*WHAT IS EXPECTED:* The result should be a faithful copy of every entry below, with the pictures left out.

*INPUT MATERIAL:*
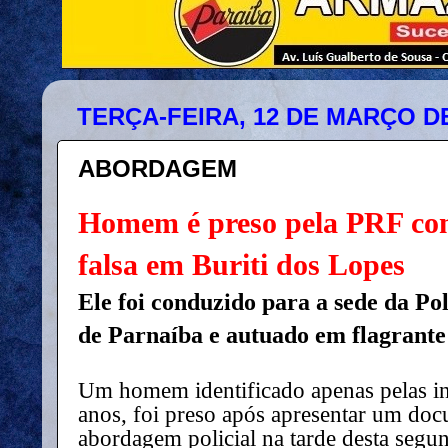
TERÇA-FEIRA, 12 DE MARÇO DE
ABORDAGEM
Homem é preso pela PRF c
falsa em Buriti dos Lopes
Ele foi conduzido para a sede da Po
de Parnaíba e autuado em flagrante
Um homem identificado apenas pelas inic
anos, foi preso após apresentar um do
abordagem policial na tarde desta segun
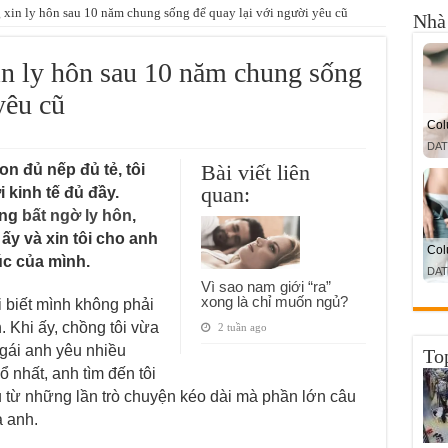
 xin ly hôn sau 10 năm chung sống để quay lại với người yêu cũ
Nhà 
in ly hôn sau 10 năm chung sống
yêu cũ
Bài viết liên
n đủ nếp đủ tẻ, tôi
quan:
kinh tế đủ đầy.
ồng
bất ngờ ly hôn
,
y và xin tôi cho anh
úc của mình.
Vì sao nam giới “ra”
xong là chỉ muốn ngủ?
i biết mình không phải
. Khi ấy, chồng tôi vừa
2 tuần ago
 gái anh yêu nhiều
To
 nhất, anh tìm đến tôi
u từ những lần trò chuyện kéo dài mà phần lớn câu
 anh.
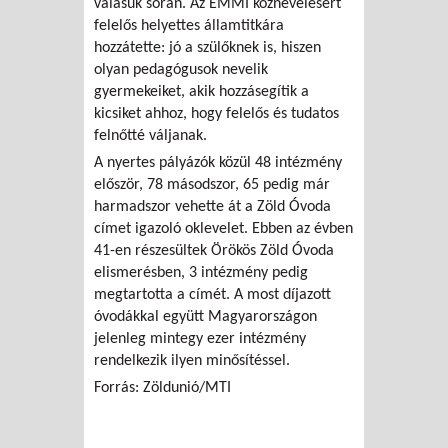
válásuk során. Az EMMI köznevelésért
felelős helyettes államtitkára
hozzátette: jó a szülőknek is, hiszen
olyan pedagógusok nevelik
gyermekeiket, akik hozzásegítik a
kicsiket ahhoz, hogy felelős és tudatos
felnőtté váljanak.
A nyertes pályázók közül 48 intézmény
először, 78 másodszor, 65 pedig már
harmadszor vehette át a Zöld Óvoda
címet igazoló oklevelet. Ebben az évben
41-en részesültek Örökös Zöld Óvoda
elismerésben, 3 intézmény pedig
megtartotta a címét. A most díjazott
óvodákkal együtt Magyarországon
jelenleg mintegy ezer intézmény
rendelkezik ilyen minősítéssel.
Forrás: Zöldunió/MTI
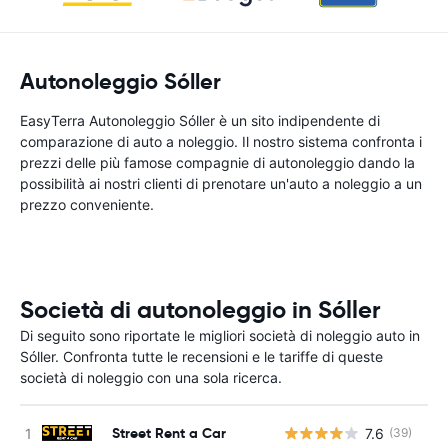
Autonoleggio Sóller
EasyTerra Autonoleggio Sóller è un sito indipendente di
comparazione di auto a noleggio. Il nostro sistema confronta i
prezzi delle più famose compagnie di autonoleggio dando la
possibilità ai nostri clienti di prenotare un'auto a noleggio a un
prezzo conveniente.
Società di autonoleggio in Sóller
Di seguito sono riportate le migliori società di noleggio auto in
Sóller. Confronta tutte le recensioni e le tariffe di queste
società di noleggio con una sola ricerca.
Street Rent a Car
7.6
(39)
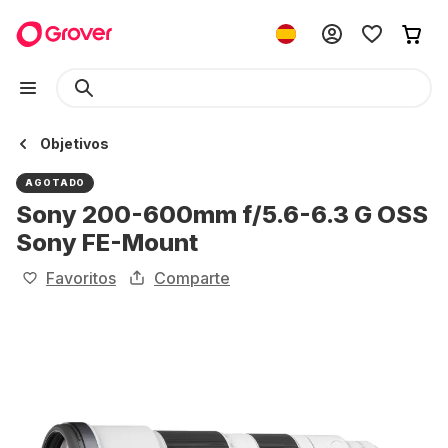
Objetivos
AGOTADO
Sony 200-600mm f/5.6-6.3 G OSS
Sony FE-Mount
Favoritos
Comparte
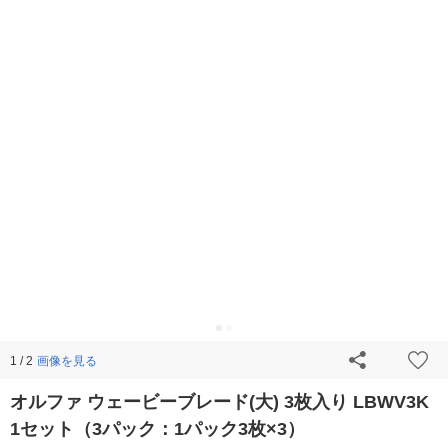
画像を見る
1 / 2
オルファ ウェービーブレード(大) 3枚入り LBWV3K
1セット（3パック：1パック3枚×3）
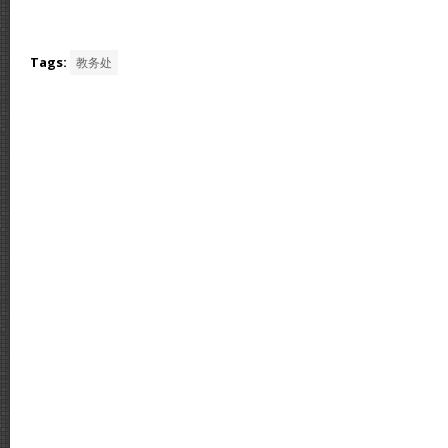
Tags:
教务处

*RESULT FOR THIS EXERCISE:*
TERÇA-FEIRA, 12 DE MARÇO DE
ABORDAGEM
Homem é preso pela PRF c
falsa em Buriti dos Lopes
Ele foi conduzido para a sede da Po
de Parnaíba e autuado em flagrante
Um homem identificado apenas pelas inic
anos, foi preso após apresentar um do
abordagem policial na tarde desta segun
 xin ly hôn sau 10 năm chung sống để quay lại với người yêu cũ
Nhà 
in ly hôn sau 10 năm chung sống
yêu cũ
Bài viết liên
n đủ nếp đủ tẻ, tôi
quan:
kinh tế đủ đầy.
ồng
bất ngờ ly hôn
,
y và xin tôi cho anh
úc của mình.
Vì sao nam giới “ra”
xong là chỉ muốn ngủ?
i biết mình không phải
. Khi ấy, chồng tôi vừa
2 tuần ago
 gái anh yêu nhiều
To
 nhất, anh tìm đến tôi
u từ những lần trò chuyện kéo dài mà phần lớn câu
 anh.
válásuk során. Az EMMI köznevelésért
felelős helyettes államtitkára
hozzátette: jó a szülőknek is, hiszen
olyan pedagógusok nevelik
gyermekeiket, akik hozzásegítik a
kicsiket ahhoz, hogy felelős és tudatos
felnőtté váljanak.
A nyertes pályázók közül 48 intézmény
először, 78 másodszor, 65 pedig már
harmadszor vehette át a Zöld Óvoda
címet igazoló oklevelet. Ebben az évben
41-en részesültek Örökös Zöld Óvoda
elismerésben, 3 intézmény pedig
megtartotta a címét. A most díjazott
óvodákkal együtt Magyarországon
jelenleg mintegy ezer intézmény
rendelkezik ilyen minősítéssel.
Forrás: Zöldunió/MTI
Autonoleggio Sóller
EasyTerra Autonoleggio Sóller è un sito indipendente di
comparazione di auto a noleggio. Il nostro sistema confronta i
prezzi delle più famose compagnie di autonoleggio dando la
possibilità ai nostri clienti di prenotare un'auto a noleggio a un
prezzo conveniente.
Società di autonoleggio in Sóller
Di seguito sono riportate le migliori società di noleggio auto in
Sóller. Confronta tutte le recensioni e le tariffe di queste
società di noleggio con una sola ricerca.
Street Rent a Car
7.6
(39)
Objetivos
AGOTADO
Sony 200-600mm f/5.6-6.3 G OSS
Sony FE-Mount
Favoritos
Comparte
画像を見る
1 / 2
オルファ ウェービーブレード(大) 3枚入り LBWV3K
1セット（3パック：1パック3枚×3）
Tags:
教务处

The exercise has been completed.